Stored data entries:
....................
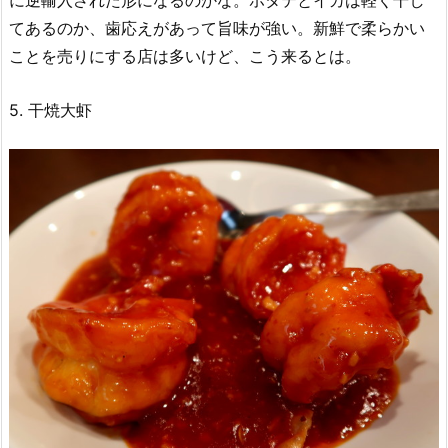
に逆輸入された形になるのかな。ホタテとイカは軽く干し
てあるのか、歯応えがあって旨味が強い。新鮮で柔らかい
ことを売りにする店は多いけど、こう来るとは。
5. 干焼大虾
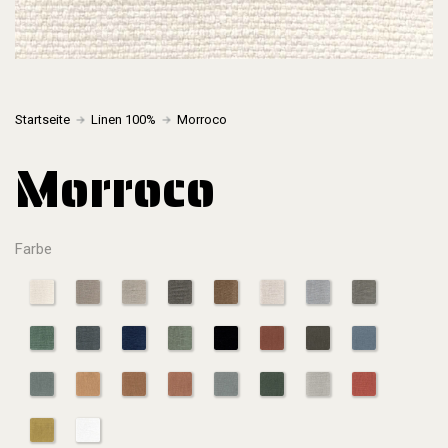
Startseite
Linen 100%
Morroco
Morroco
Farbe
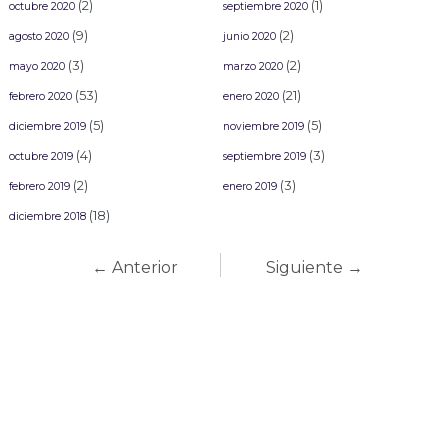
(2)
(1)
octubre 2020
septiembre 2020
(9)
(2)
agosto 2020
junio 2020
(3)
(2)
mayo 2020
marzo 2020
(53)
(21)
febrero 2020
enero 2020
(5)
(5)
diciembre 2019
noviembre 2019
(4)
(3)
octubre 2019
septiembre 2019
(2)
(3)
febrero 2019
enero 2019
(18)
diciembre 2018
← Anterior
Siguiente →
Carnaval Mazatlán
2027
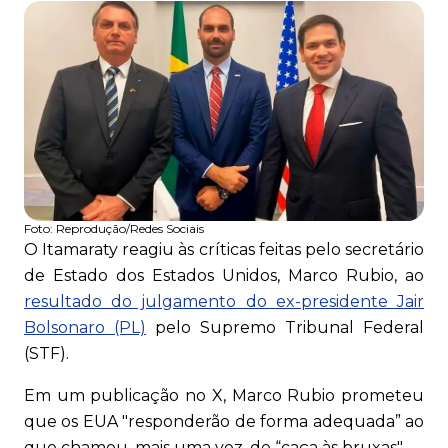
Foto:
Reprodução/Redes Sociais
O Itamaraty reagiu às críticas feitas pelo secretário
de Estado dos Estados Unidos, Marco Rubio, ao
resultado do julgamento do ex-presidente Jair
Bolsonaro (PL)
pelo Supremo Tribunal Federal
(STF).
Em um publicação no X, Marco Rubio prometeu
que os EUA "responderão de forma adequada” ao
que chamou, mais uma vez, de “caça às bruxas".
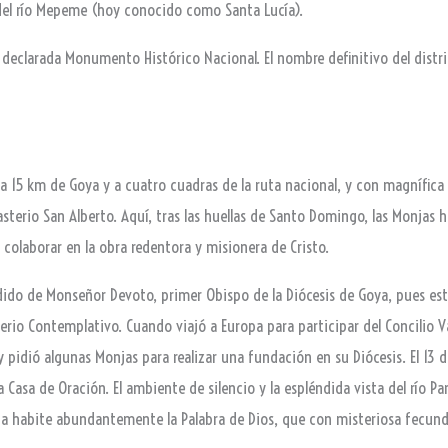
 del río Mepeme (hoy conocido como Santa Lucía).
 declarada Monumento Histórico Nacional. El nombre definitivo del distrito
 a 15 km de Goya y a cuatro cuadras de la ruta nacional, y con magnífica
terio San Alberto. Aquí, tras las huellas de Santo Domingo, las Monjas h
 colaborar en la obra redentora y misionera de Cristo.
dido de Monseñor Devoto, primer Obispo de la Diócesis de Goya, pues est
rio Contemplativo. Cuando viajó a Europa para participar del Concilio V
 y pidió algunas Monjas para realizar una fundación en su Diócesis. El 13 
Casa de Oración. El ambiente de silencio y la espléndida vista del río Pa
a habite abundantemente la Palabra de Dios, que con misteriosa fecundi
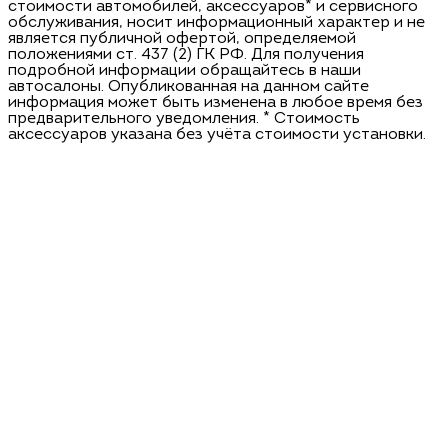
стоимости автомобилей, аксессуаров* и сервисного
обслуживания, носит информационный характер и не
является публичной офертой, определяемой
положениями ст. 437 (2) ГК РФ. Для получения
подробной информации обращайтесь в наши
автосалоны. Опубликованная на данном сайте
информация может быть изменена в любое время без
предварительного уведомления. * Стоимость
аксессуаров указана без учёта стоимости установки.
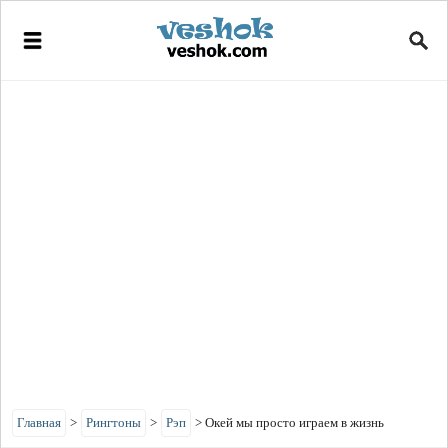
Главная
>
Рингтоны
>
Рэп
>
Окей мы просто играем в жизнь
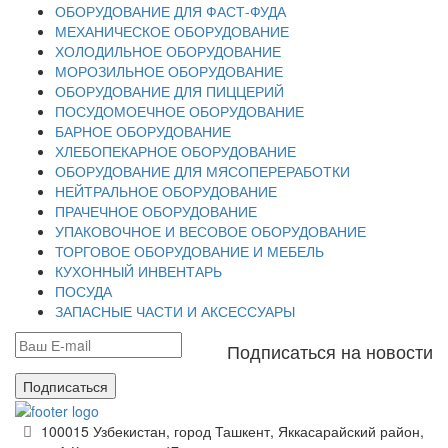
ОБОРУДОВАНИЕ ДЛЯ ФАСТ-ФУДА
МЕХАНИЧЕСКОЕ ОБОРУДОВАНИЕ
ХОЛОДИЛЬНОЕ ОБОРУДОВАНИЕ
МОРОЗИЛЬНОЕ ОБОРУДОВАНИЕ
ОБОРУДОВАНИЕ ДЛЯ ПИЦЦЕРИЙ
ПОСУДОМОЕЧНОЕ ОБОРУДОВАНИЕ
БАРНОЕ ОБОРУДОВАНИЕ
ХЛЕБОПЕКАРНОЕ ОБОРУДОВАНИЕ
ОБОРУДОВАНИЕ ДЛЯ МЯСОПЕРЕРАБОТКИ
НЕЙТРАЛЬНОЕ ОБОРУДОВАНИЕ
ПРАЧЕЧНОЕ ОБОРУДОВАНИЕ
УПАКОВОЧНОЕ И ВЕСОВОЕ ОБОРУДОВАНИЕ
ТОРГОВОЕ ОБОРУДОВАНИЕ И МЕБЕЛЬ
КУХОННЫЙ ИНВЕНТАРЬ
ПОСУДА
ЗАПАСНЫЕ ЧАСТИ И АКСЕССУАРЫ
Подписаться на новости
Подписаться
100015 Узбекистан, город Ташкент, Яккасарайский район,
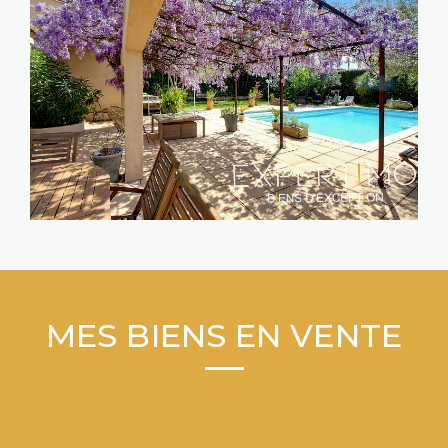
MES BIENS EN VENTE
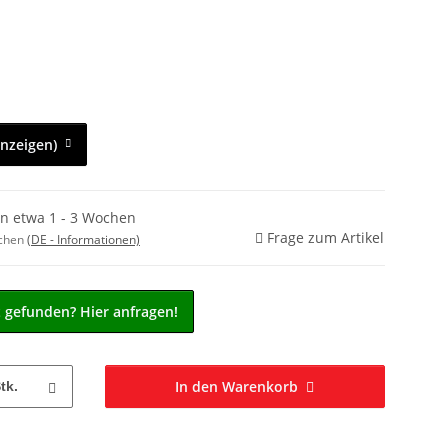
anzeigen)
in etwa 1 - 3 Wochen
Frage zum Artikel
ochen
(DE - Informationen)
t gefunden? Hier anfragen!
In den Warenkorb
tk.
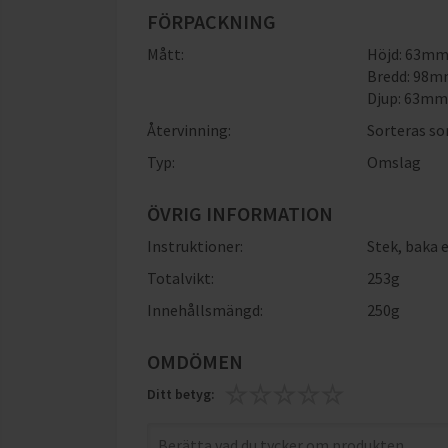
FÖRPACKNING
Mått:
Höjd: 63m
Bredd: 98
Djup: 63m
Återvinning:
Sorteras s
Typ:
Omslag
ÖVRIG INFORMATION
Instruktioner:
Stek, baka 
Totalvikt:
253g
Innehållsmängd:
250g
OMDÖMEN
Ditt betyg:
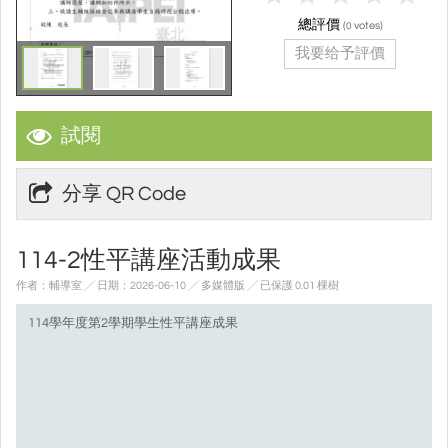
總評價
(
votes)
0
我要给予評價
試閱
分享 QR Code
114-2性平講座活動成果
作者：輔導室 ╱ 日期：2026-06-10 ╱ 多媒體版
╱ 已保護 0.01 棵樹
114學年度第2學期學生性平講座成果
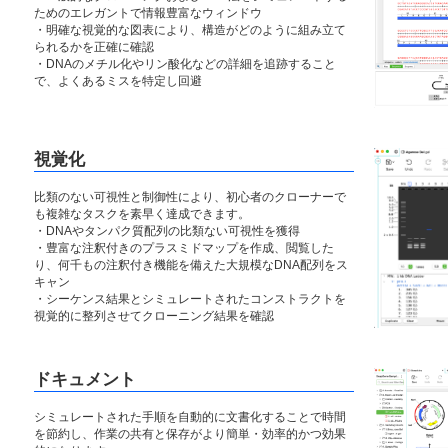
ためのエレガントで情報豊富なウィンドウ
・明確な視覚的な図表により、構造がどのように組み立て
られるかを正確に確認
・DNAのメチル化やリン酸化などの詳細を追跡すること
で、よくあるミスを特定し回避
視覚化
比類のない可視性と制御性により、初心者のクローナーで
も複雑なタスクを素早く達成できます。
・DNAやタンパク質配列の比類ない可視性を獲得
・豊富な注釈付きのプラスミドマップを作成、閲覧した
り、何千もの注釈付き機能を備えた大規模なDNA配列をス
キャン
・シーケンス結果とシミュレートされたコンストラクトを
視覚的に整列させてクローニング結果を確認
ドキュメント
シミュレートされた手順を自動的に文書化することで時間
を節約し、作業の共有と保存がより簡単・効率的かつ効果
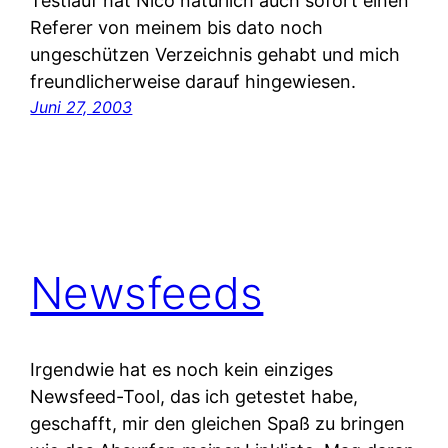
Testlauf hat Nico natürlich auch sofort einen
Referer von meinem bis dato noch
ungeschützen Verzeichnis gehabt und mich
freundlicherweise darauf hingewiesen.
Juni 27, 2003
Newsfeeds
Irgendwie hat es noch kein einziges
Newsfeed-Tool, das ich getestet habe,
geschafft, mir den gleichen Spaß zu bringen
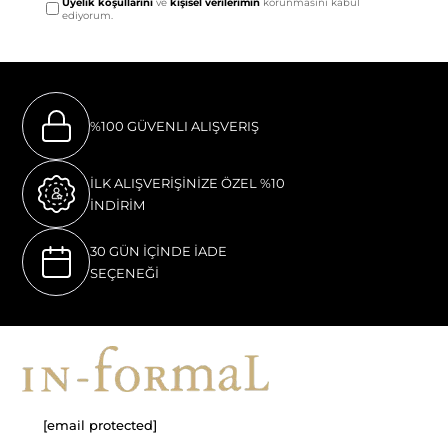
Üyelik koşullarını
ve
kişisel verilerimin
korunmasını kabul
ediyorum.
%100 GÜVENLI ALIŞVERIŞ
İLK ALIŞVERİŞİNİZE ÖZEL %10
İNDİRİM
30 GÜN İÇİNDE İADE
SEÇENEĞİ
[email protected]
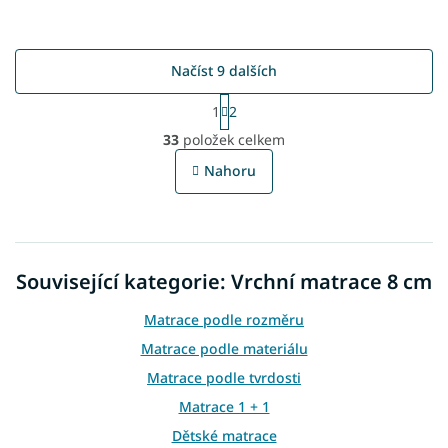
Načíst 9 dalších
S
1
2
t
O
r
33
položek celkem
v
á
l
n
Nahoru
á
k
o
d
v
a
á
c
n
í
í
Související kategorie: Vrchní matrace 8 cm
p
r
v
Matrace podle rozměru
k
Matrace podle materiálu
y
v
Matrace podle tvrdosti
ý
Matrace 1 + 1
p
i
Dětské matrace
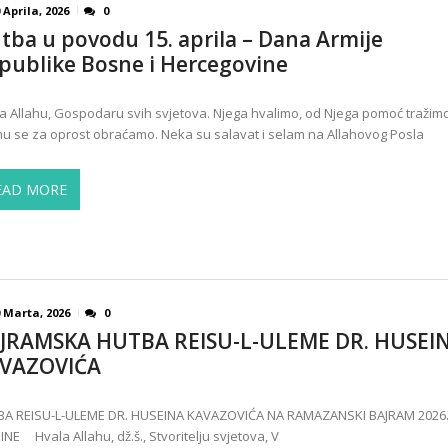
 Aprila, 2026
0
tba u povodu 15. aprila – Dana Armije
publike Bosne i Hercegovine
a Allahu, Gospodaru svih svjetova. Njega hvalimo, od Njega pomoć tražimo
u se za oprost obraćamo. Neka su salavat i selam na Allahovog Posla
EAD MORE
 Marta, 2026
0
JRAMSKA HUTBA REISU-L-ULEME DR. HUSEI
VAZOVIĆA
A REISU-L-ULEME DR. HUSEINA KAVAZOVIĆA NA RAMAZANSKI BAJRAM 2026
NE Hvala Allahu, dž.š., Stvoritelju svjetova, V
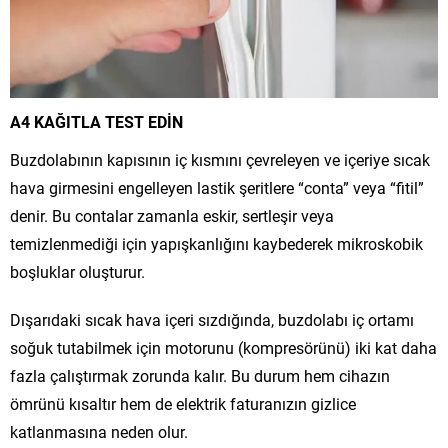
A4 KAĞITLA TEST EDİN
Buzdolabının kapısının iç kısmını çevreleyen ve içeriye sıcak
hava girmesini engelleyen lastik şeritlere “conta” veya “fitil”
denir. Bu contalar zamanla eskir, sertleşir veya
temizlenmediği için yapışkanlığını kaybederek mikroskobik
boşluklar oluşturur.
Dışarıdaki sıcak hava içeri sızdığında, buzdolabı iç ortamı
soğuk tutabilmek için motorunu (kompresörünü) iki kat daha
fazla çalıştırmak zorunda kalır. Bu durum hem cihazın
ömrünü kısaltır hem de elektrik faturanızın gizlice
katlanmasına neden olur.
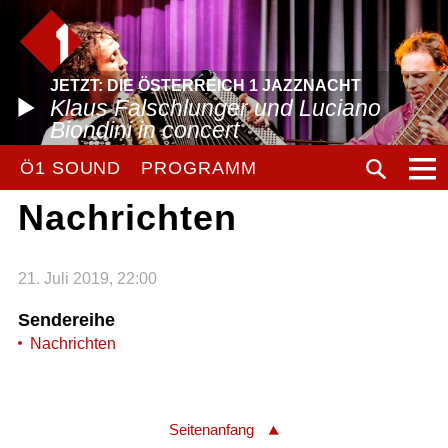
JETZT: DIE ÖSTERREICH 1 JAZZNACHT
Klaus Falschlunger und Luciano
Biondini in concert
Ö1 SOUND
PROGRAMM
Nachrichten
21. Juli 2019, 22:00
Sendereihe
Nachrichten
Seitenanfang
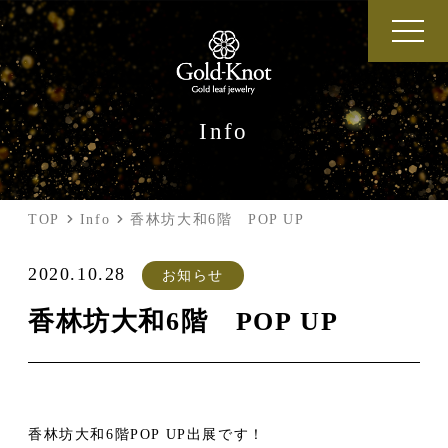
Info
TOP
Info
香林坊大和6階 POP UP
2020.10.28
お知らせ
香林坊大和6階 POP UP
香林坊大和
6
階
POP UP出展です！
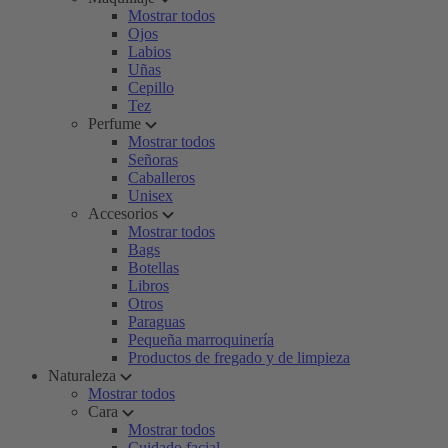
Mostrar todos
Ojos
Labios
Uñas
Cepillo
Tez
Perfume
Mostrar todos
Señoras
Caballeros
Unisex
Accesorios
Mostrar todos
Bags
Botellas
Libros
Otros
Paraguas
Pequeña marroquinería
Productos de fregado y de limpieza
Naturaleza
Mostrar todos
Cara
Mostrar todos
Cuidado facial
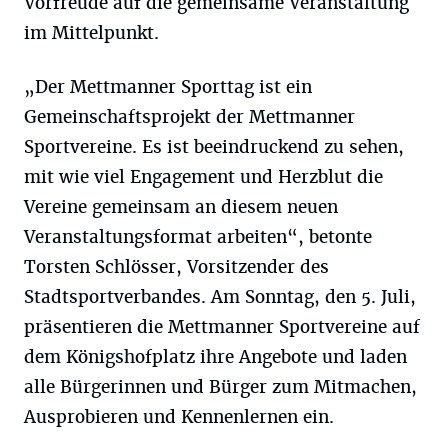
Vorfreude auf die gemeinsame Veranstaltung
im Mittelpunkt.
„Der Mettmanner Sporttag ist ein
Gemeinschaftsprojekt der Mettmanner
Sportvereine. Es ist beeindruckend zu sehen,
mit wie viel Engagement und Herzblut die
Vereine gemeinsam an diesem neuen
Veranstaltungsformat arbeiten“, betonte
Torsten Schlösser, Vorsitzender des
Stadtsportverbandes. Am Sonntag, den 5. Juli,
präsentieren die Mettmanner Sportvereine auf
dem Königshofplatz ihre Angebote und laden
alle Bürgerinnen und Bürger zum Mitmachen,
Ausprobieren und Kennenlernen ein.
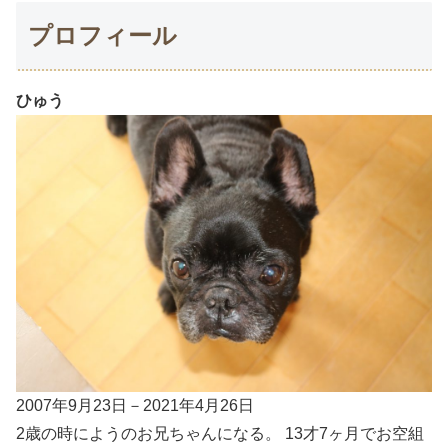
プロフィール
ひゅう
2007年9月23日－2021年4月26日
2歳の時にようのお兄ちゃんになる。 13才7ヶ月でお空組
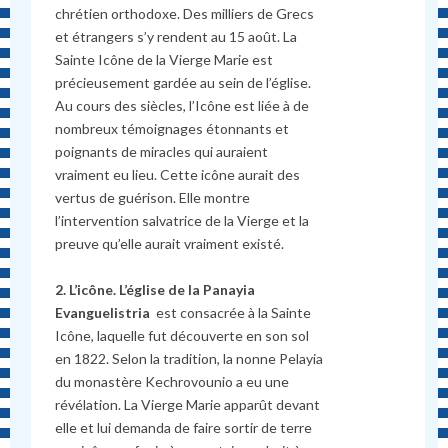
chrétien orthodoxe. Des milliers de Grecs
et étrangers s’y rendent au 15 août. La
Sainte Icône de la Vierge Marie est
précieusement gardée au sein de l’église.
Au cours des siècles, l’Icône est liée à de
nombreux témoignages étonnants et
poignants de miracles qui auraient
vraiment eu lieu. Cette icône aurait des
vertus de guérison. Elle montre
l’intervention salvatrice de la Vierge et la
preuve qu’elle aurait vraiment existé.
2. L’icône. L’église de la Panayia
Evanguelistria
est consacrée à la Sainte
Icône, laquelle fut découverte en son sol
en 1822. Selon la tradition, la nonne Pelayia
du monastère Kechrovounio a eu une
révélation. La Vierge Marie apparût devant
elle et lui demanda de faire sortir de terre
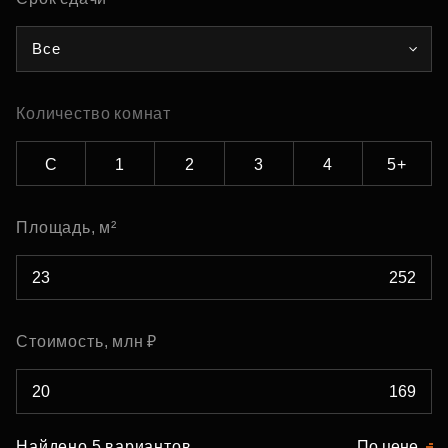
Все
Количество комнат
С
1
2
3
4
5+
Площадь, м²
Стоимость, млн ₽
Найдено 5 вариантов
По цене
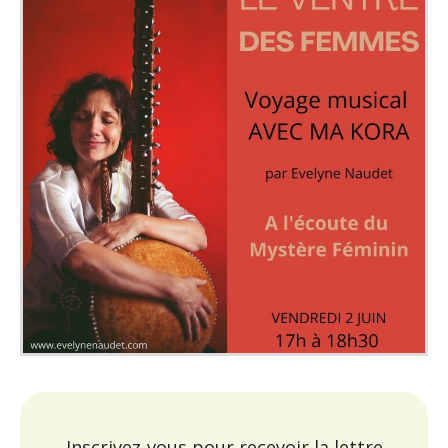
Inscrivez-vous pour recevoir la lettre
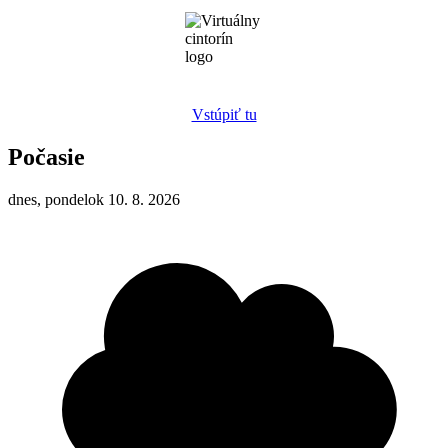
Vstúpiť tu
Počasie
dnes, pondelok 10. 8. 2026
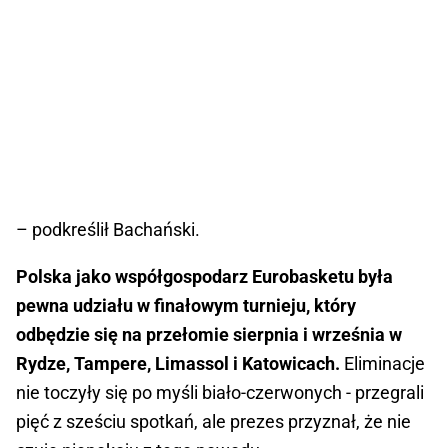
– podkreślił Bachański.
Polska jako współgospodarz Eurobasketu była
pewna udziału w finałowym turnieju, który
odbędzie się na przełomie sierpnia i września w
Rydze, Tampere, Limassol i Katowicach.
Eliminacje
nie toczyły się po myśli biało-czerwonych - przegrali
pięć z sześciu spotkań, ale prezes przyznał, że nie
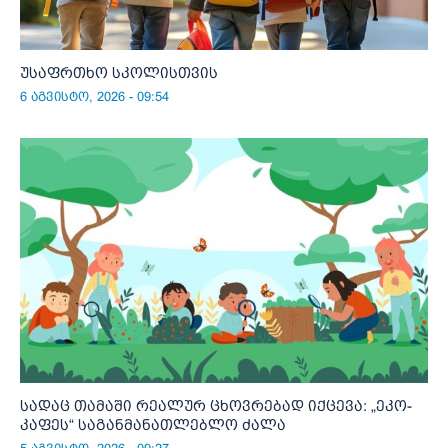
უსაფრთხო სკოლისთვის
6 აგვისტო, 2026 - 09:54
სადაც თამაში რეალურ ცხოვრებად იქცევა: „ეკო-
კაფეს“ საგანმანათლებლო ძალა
....................
THE TASK: Lines that include the word "için" are to be extracted from the data above.

TASK SOLUTION:
temizlenmediği için yapışkanlığını kaybederek mikroskobik
soğuk tutabilmek için motorunu (kompresörünü) iki kat daha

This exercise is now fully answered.